Collected data:
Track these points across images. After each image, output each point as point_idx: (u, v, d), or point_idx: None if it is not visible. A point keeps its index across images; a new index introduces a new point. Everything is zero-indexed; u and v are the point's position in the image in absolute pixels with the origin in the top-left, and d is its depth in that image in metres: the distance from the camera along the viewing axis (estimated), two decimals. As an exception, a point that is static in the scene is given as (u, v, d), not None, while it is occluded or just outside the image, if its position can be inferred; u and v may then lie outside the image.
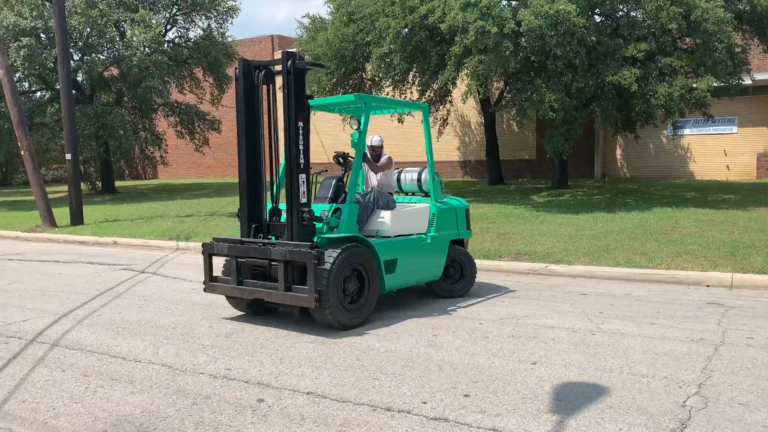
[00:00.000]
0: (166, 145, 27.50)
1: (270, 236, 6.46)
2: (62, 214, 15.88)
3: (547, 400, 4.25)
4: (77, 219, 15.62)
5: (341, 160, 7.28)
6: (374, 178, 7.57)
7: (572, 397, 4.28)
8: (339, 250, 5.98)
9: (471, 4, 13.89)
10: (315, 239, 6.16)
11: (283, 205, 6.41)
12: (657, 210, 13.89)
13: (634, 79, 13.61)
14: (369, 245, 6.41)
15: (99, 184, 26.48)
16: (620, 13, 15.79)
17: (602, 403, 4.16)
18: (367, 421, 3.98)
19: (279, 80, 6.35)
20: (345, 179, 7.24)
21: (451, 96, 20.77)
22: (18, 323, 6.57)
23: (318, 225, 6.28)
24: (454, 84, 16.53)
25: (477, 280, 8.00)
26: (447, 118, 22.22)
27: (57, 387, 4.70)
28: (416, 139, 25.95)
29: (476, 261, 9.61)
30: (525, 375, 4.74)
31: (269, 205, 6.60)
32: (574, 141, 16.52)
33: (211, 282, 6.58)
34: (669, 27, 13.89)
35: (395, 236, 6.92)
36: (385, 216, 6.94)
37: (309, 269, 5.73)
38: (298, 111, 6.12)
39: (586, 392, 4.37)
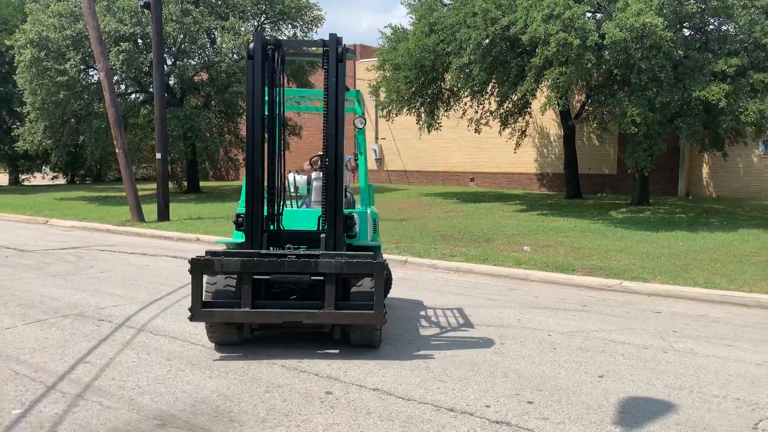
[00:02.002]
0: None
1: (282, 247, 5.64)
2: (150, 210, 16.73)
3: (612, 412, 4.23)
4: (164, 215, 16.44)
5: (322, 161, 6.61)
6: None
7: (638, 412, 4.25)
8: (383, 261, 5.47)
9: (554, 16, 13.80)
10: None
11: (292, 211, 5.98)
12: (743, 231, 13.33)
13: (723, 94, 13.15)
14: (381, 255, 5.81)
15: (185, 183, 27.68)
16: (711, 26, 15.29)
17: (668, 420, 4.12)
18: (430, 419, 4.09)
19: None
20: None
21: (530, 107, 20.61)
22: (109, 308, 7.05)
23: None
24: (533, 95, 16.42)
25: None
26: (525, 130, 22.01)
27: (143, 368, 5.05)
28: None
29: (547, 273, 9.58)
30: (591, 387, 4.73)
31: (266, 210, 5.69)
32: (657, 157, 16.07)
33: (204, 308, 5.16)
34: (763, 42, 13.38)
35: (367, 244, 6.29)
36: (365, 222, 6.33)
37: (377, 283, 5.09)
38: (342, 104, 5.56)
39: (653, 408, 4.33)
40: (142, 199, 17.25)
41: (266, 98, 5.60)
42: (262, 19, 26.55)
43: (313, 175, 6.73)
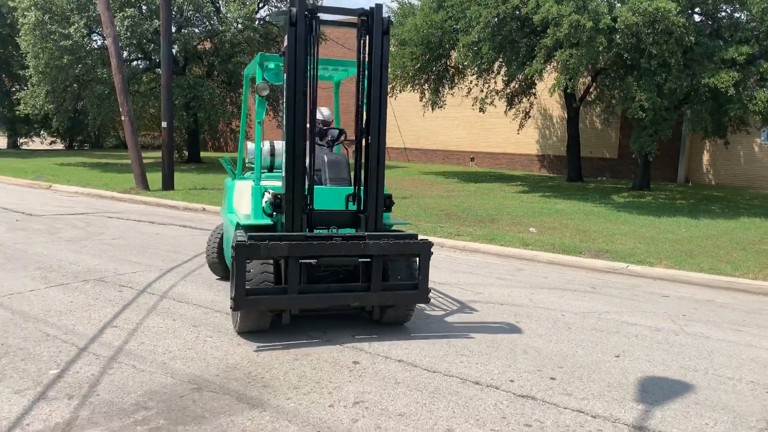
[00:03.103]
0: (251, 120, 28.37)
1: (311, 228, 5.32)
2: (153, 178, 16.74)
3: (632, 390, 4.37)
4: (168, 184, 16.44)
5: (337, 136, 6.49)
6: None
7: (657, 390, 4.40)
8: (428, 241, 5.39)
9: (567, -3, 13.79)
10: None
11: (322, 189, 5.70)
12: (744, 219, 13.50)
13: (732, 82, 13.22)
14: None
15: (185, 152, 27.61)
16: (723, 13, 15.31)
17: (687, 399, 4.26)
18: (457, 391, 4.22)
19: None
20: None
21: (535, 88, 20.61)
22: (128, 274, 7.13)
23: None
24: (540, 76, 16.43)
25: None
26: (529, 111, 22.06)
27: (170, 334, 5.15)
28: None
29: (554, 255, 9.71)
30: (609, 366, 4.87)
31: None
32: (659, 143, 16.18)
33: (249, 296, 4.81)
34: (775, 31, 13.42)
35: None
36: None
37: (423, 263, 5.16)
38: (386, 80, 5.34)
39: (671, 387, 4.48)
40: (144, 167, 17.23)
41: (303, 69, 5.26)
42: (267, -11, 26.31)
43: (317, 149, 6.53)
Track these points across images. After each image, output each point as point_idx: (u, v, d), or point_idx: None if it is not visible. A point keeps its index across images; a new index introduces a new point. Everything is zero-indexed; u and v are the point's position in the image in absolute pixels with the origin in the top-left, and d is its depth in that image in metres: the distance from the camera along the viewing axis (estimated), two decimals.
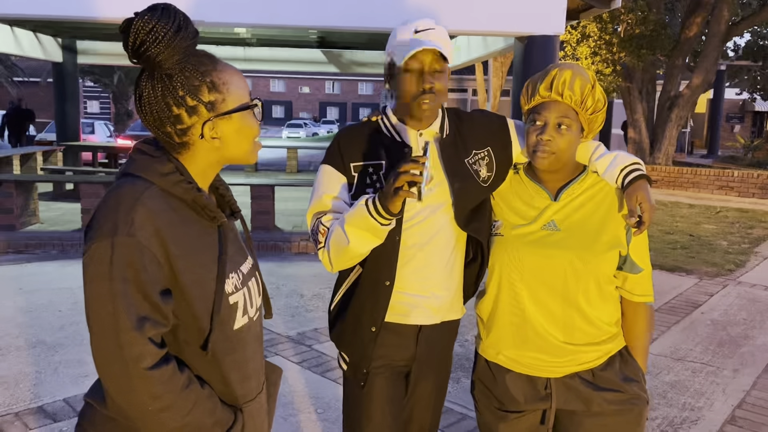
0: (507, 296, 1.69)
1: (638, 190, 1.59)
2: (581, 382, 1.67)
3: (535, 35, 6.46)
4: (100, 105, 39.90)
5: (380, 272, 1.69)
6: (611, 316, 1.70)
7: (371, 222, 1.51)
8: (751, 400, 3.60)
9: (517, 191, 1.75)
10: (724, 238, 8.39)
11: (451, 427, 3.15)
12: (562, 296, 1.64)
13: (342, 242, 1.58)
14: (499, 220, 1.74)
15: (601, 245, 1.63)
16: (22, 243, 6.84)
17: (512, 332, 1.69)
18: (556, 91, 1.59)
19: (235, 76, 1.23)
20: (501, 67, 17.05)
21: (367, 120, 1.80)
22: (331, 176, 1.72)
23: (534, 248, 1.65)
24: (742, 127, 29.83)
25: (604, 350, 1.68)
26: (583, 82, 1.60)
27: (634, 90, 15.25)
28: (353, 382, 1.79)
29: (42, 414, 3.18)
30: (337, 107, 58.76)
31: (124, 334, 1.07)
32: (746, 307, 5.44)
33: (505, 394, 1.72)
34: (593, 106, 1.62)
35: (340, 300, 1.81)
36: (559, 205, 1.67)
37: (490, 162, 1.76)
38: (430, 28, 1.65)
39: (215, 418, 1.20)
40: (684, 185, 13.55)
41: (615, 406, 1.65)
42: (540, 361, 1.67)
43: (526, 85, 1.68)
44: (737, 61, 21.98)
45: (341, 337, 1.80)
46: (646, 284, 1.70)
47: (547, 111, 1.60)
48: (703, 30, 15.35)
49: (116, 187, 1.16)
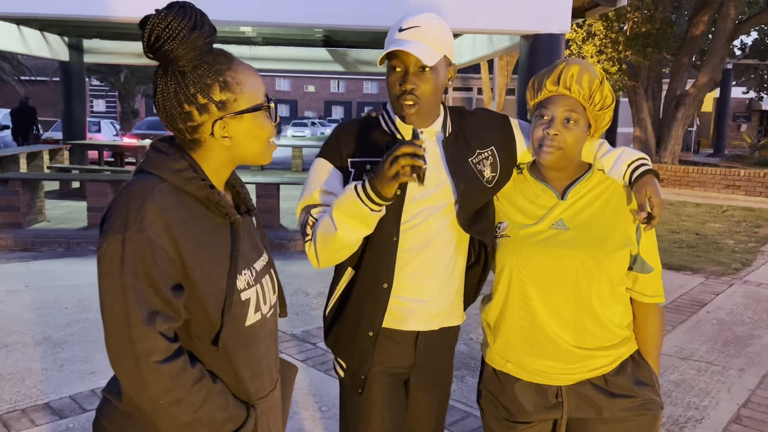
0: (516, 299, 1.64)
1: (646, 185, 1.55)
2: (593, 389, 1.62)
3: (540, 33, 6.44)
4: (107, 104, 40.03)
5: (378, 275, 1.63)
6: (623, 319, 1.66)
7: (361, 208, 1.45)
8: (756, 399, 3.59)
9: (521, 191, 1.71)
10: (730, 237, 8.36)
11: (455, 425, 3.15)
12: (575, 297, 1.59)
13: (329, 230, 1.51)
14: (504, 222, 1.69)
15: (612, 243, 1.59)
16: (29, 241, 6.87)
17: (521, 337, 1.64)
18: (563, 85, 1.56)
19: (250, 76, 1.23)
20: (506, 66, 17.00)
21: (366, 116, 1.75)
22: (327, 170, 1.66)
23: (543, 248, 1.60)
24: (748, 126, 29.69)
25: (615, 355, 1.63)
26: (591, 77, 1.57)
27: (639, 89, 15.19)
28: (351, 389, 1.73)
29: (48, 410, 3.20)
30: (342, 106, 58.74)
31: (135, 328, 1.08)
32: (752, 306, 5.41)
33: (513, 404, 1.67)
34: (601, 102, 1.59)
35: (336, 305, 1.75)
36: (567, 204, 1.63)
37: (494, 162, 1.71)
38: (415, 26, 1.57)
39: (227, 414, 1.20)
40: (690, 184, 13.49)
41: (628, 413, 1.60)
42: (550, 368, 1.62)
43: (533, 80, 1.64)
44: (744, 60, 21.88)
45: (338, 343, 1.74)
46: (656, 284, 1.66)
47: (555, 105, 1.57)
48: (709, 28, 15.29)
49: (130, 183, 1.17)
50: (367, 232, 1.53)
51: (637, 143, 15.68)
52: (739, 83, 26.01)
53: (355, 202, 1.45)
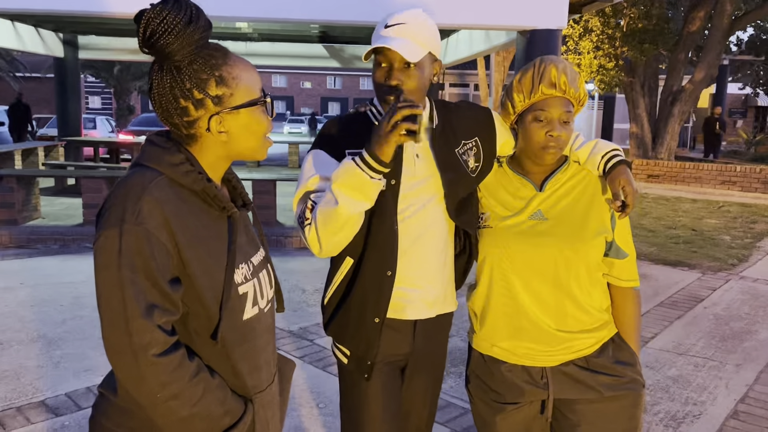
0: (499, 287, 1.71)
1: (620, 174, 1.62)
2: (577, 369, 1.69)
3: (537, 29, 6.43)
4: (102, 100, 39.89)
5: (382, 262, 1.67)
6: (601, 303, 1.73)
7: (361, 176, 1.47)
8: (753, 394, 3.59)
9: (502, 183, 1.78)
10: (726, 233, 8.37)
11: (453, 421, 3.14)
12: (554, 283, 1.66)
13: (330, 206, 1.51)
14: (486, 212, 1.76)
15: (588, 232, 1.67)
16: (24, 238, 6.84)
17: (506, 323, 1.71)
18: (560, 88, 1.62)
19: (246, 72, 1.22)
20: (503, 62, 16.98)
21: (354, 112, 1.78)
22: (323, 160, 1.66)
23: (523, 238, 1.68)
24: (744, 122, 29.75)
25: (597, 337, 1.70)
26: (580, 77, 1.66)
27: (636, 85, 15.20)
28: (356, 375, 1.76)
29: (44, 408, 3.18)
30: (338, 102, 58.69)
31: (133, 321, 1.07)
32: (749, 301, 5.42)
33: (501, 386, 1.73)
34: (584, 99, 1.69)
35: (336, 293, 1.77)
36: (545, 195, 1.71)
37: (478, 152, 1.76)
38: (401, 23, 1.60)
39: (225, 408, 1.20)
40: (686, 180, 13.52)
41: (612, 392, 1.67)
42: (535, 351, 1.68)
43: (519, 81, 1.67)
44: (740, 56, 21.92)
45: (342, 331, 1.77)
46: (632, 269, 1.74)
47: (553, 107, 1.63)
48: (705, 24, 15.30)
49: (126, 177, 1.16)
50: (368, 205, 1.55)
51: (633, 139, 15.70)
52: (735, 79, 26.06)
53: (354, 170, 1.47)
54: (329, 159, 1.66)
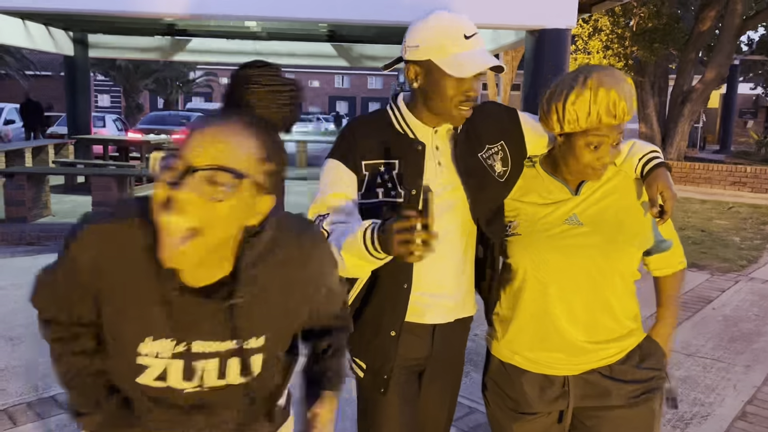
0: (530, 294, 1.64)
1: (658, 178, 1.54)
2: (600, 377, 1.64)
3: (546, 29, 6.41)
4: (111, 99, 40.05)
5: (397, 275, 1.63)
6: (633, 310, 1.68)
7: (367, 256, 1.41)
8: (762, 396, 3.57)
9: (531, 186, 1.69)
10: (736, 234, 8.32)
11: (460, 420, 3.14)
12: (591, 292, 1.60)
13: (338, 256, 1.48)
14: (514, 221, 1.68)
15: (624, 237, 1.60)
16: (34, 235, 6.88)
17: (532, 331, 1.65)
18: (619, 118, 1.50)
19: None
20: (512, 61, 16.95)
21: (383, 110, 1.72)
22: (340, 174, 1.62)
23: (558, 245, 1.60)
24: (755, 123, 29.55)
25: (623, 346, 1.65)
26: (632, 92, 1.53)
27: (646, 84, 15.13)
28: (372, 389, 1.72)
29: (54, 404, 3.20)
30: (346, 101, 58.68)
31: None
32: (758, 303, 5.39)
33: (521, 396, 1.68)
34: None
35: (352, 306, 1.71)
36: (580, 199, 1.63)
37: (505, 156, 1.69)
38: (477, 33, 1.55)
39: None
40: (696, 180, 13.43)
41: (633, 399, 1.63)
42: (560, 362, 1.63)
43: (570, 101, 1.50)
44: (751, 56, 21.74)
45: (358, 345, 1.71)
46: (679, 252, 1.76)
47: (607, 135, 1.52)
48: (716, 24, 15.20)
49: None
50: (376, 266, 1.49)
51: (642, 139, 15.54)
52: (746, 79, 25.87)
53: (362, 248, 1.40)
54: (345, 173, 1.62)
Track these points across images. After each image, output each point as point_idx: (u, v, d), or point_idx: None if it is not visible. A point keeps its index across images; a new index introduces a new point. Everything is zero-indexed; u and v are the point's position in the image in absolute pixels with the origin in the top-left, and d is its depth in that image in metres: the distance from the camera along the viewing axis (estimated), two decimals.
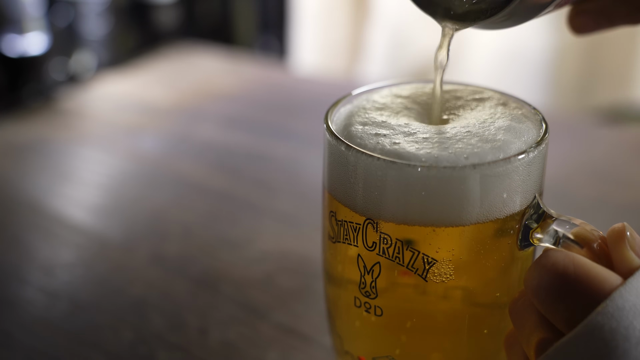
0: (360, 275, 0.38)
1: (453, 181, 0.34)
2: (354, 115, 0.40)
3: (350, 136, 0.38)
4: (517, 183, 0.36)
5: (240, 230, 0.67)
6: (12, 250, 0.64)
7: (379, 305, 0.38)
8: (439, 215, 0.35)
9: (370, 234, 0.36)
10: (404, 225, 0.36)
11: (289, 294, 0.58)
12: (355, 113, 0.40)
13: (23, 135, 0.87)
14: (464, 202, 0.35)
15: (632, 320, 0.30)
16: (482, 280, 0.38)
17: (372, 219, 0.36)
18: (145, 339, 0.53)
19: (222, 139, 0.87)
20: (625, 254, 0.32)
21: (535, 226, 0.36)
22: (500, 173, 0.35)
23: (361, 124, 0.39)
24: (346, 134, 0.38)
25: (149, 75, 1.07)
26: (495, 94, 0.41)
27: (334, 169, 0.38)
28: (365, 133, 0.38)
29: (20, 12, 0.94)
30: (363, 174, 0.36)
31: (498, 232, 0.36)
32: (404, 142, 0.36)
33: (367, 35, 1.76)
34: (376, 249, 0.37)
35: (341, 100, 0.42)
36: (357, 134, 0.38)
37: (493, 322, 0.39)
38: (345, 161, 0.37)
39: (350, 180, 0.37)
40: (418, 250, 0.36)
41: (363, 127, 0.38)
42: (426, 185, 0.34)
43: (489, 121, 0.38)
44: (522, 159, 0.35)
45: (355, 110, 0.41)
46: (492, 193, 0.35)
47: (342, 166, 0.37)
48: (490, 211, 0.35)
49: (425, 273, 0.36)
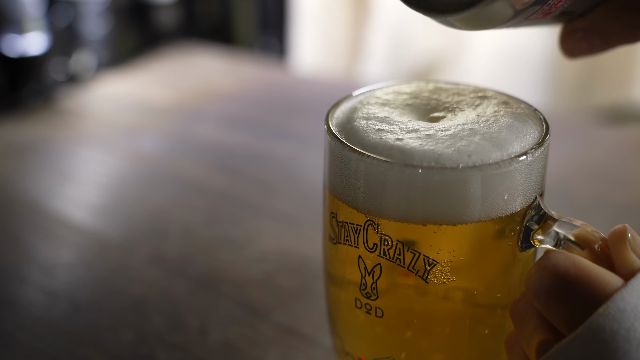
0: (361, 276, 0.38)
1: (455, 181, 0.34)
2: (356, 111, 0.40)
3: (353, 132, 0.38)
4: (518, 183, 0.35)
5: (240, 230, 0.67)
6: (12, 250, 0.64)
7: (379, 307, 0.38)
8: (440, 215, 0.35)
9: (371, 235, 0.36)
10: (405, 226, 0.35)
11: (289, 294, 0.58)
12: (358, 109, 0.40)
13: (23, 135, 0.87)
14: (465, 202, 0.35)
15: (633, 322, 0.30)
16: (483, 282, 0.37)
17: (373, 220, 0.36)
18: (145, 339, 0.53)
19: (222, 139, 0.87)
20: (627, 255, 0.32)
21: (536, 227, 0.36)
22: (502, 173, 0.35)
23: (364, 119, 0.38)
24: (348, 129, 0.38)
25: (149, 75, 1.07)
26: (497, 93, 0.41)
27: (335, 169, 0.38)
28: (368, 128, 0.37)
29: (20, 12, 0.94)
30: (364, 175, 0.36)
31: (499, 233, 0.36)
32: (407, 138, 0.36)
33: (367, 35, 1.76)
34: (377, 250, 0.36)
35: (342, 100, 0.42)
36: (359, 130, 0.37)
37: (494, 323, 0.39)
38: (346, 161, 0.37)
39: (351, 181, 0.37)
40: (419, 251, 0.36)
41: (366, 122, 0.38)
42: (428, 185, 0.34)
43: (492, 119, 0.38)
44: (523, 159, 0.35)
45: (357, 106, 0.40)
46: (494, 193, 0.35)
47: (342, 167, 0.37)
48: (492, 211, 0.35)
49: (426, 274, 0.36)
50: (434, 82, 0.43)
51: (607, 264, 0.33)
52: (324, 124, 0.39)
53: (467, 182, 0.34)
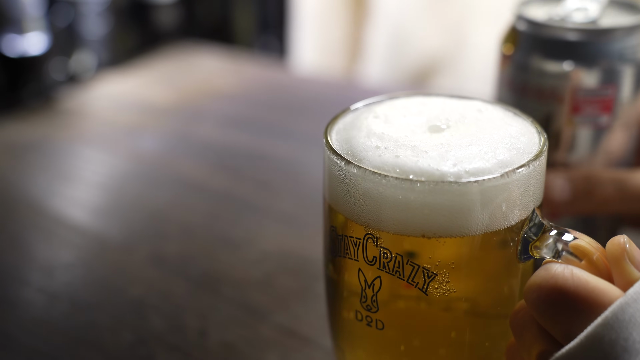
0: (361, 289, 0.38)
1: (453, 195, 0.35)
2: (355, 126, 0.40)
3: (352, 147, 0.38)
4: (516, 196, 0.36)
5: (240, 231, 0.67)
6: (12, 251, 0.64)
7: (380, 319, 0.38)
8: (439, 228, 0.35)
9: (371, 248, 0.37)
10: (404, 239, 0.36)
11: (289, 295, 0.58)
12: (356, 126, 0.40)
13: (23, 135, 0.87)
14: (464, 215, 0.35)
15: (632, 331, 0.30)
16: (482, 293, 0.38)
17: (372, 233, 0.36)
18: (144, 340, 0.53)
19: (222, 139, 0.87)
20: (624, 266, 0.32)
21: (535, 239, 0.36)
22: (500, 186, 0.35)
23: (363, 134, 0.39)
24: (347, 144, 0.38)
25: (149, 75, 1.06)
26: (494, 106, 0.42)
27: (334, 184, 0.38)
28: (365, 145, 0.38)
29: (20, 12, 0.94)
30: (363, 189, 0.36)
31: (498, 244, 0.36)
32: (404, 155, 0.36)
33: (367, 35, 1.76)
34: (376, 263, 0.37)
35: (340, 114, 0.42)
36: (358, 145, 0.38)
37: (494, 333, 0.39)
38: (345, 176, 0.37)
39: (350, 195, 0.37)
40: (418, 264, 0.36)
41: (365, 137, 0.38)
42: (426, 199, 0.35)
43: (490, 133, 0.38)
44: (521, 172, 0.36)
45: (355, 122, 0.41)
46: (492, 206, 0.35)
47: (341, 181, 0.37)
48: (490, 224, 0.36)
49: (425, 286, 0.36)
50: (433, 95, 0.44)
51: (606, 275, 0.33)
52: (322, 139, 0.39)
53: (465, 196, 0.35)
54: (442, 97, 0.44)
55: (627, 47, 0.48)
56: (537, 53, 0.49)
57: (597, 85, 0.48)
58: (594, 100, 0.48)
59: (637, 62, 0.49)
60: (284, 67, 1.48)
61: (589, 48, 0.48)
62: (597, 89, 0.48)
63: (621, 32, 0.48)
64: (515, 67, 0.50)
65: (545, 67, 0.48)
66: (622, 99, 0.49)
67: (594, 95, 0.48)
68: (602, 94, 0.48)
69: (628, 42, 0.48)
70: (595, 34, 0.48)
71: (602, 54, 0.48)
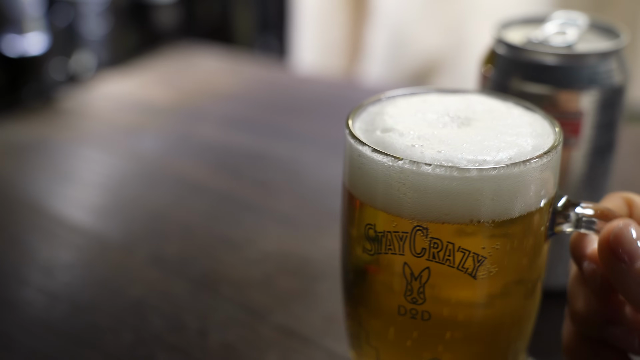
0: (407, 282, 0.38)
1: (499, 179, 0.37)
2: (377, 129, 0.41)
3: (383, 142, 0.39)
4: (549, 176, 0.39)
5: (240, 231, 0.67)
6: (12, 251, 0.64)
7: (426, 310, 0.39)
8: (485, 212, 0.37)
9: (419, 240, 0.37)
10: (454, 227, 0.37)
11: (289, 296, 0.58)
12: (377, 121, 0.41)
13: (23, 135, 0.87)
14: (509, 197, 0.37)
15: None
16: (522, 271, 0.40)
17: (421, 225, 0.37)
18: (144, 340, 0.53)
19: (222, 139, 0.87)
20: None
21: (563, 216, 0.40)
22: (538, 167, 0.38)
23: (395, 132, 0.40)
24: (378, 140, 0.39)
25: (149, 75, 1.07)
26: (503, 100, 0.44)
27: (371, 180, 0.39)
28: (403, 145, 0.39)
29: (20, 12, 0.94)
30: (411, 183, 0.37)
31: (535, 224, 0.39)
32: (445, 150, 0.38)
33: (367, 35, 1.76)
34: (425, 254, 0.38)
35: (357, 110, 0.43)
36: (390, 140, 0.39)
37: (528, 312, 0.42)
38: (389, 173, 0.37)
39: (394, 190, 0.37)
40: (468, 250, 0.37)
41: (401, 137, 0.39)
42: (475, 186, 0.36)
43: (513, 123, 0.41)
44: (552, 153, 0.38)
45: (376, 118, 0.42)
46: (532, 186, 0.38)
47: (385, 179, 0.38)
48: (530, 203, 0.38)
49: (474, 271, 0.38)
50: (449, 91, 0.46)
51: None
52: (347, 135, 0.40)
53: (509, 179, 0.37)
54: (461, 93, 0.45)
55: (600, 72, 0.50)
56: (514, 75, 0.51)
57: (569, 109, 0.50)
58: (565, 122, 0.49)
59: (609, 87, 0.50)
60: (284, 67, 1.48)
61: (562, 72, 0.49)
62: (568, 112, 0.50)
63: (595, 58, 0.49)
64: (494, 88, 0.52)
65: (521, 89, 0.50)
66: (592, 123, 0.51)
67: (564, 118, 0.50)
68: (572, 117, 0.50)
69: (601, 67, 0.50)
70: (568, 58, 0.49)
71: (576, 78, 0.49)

PROBLEM: The copy should hold exactly the lines above from the one with "40: (144, 167, 17.23)" through the one with "17: (512, 332, 1.69)", both ends counted, and no pictures at all.

SOLUTION TO THIS PROBLEM:
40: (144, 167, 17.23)
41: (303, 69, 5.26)
42: (267, -11, 26.31)
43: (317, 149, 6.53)
Track these points across images. After each image, output each point as point_idx: (u, v, d), or point_idx: None if it is not visible. A point keeps its index across images; a new index introduces a new point. Everything is zero-indexed; u and v are the point's position in the image in absolute pixels with the origin in the top-left, and d is its depth in that image in metres: the distance from the camera along the viewing axis (estimated), two decimals.
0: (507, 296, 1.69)
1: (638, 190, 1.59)
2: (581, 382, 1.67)
3: (535, 35, 6.46)
4: (100, 105, 39.90)
5: (380, 272, 1.69)
6: (611, 316, 1.70)
7: (371, 222, 1.51)
8: (751, 400, 3.60)
9: (517, 191, 1.75)
10: (724, 238, 8.39)
11: (451, 427, 3.15)
12: (562, 296, 1.64)
13: (342, 242, 1.58)
14: (499, 220, 1.74)
15: (601, 245, 1.63)
16: (22, 243, 6.84)
17: (512, 332, 1.69)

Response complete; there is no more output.